▶ [Task to carry out]: Rewrite the entries below, changing every "Документальный" to "Документальный фильм" and keeping all other text the same. Leave out the pictures.
┄┄┄┄┄┄
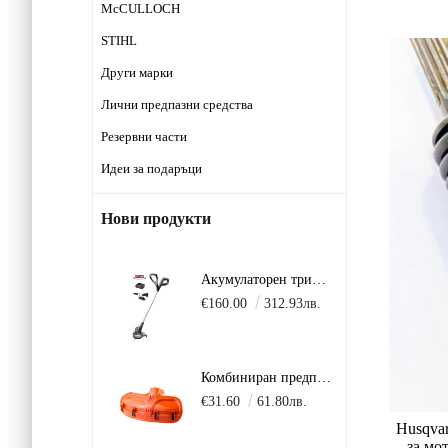
McCULLOCH
STIHL
Други марки
Лични предпазни средства
Резервни части
Идеи за подаръци
Нови продукти
Акумулаторен тример GARDENA SmallCut 23 см 18V P4A в комплект с батерия 2.5Ah + зарядно AL 18 V.
€160.00
312.93лв.
Комбиниран предпазител за моторни коси Husqvarna 135/236/241/243/253/333/335/535/541/543/553
€31.60
61.80лв.
Husqva
за мо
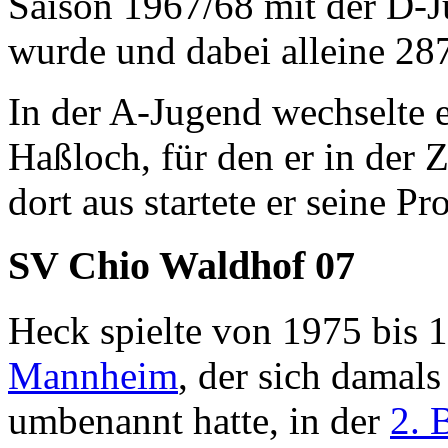
Saison 1967/68 mit der D-J
wurde und dabei alleine 287
In der A-Jugend wechselte 
Haßloch, für den er in der 
dort aus startete er seine Pr
SV Chio Waldhof 07
Heck spielte von 1975 bis 
Mannheim
, der sich damals
umbenannt hatte, in der
2. 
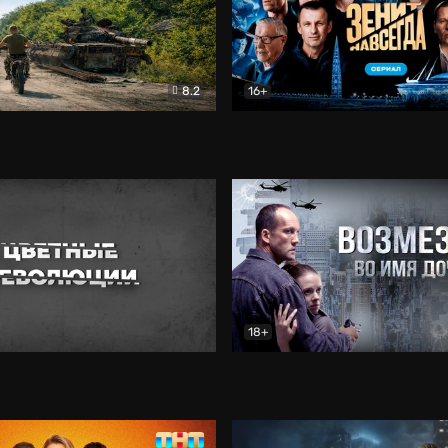
8.2
16+
есные
Документальный
Зенит навсегда. Сериал
Д
18+
еволюции
Документальный
Возмездие
Боевик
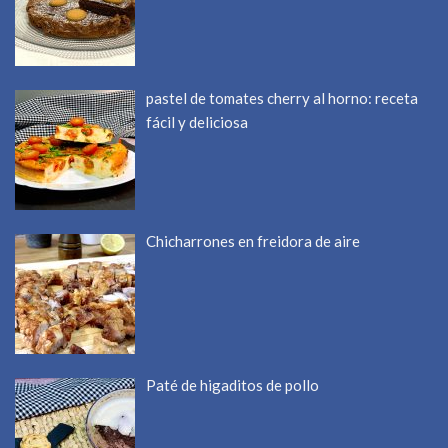
pastel de tomates cherry al horno: receta
fácil y deliciosa
Chicharrones en freidora de aire
Paté de higaditos de pollo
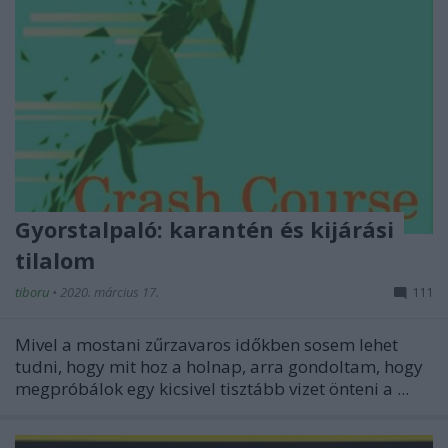
Gyorstalpaló: karantén és kijárási
tilalom
tiboru
•
2020. március 17.
111
Mivel a mostani zűrzavaros időkben sosem lehet
tudni, hogy mit hoz a holnap, arra gondoltam, hogy
megpróbálok egy kicsivel tisztább vizet önteni a ...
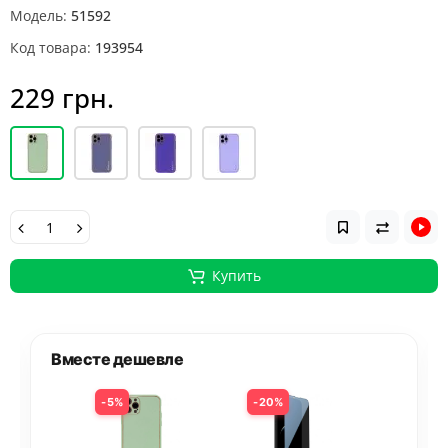
Модель:
51592
Код товара:
193954
229 грн.
Купить
Вместе дешевле
5%
20%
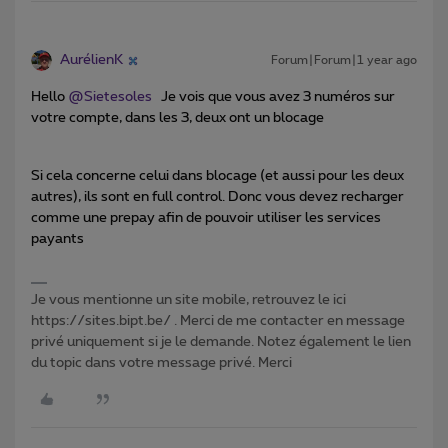
AurélienK
Forum|Forum|1 year ago
Hello ​
@Sietesoles
Je vois que vous avez 3 numéros sur
votre compte, dans les 3, deux ont un blocage
Si cela concerne celui dans blocage (et aussi pour les deux
autres), ils sont en full control. Donc vous devez recharger
comme une prepay afin de pouvoir utiliser les services
payants
Je vous mentionne un site mobile, retrouvez le ici
https://sites.bipt.be/ . Merci de me contacter en message
privé uniquement si je le demande. Notez également le lien
du topic dans votre message privé. Merci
┄┄┄┄┄┄
▶ [Solution to the problem]:
McCULLOCH
STIHL
Други марки
Лични предпазни средства
Резервни части
Идеи за подаръци
Нови продукти
Акумулаторен тример GARDENA SmallCut 23 см 18V P4A в комплект с батерия 2.5Ah + зарядно AL 18 V.
€160.00
312.93лв.
Комбиниран предпазител за моторни коси Husqvarna 135/236/241/243/253/333/335/535/541/543/553
€31.60
61.80лв.
Husqva
за мо
Saison 1967/68 mit der D-J
wurde und dabei alleine 287
In der A-Jugend wechselte 
Haßloch, für den er in der 
dort aus startete er seine Pr
SV Chio Waldhof 07
Heck spielte von 1975 bis 
Mannheim
, der sich damals
umbenannt hatte, in der
2. 
8.2
16+
есные
Документальный фильм
Зенит навсегда. Сериал
Д
18+
еволюции
Документальный фильм
Возмездие
Боевик
pastel de tomates cherry al horno: receta
fácil y deliciosa
Chicharrones en freidora de aire
Paté de higaditos de pollo
Gyorstalpaló: karantén és kijárási
tilalom
tiboru
•
2020. március 17.
111
Mivel a mostani zűrzavaros időkben sosem lehet
tudni, hogy mit hoz a holnap, arra gondoltam, hogy
megpróbálok egy kicsivel tisztább vizet önteni a ...
Модель:
51592
Код товара:
193954
229 грн.
Купить
Вместе дешевле
5%
20%
AurélienK
Forum|Forum|1 year ago
Hello ​
@Sietesoles
Je vois que vous avez 3 numéros sur
votre compte, dans les 3, deux ont un blocage
Si cela concerne celui dans blocage (et aussi pour les deux
autres), ils sont en full control. Donc vous devez recharger
comme une prepay afin de pouvoir utiliser les services
payants
Je vous mentionne un site mobile, retrouvez le ici
https://sites.bipt.be/ . Merci de me contacter en message
privé uniquement si je le demande. Notez également le lien
du topic dans votre message privé. Merci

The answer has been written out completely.